Texte à examiner:
========
La réforme de 2008 sur la modernisation des institutions

Temps de lecture  10 minutes

Par : La Rédaction

La révision constitutionnelle du 23 juillet 2008 sur la modernisation des institutions se distingue par son ampleur puisqu'elle a modifié une trentaine d'articles de la Constitution et introduit neuf nouveaux articles. Cette révision est l'une des plus importantes et la vingt-quatrième de l'histoire de la Ve République.

La réforme constitutionnelle de 2008 a été engagée sous l’impulsion du président de la République Nicolas Sarkozy, qui avait annoncé durant sa campagne électorale vouloir rénover et adapter "aux nouvelles exigences des démocraties modernes" les institutions de la Ve République.

Un Comité de réflexion et de proposition sur la modernisation et le rééquilibrage des institutions de la Vème République, présidé par Édouard Balladur et composé de personnalités politiques et de constitutionnalistes, est mis en place en juillet 2007. Le rapport du Comité, remis en octobre 2007, inspire le projet de loi constitutionnel sur la modernisation des institutions.

Donner plus de pouvoirs au Parlement, encadrer certains pouvoirs du président de la République, accorder de nouveaux droits aux citoyens : tels sont les trois axes de cette loi constitutionnelle, adoptée par le Congrès le 21 juillet 2008 et promulguée le 23 juillet 2008.

Le renforcement des pouvoirs du Parlement 

Les pouvoirs du Parlement avaient été limités par la Constitution de 1958 pour mieux renforcer les capacités d’action du gouvernement. L'objectif était alors de rompre avec l'instabilité ministérielle des précédentes Républiques. La révision constitutionnelle de 2008 a profondément modifié les règles de ce parlementarisme rationalisé afin de rééquilibrer les pouvoirs au profit du Parlement.
========
Questions d'étude:
(a) Recopiez à l'identique le passage du texte sur la réforme de 2008 qui s'ouvre sur les mots contenant "Le renforcement des pouvoirs" et se termine par "profit du Parlement.".
(b) Énumérez les axes de la loi constitutionnelle tels que les présente le texte sur la réforme de 2008.
Appuyez-vous uniquement sur le texte pour répondre.
========
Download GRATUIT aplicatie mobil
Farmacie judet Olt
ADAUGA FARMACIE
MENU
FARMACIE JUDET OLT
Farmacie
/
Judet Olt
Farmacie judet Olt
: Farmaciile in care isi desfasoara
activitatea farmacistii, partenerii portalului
========
Corrigé des exercices:
(a)
Le renforcement des pouvoirs du Parlement 

Les pouvoirs du Parlement avaient été limités par la Constitution de 1958 pour mieux renforcer les capacités d’action du gouvernement. L'objectif était alors de rompre avec l'instabilité ministérielle des précédentes Républiques. La révision constitutionnelle de 2008 a profondément modifié les règles de ce parlementarisme rationalisé afin de rééquilibrer les pouvoirs au profit du Parlement.

(b)
- Donner plus de pouvoirs au Parlement
- Encadrer certains pouvoirs du président de la République
- Accorder de nouveaux droits aux citoyens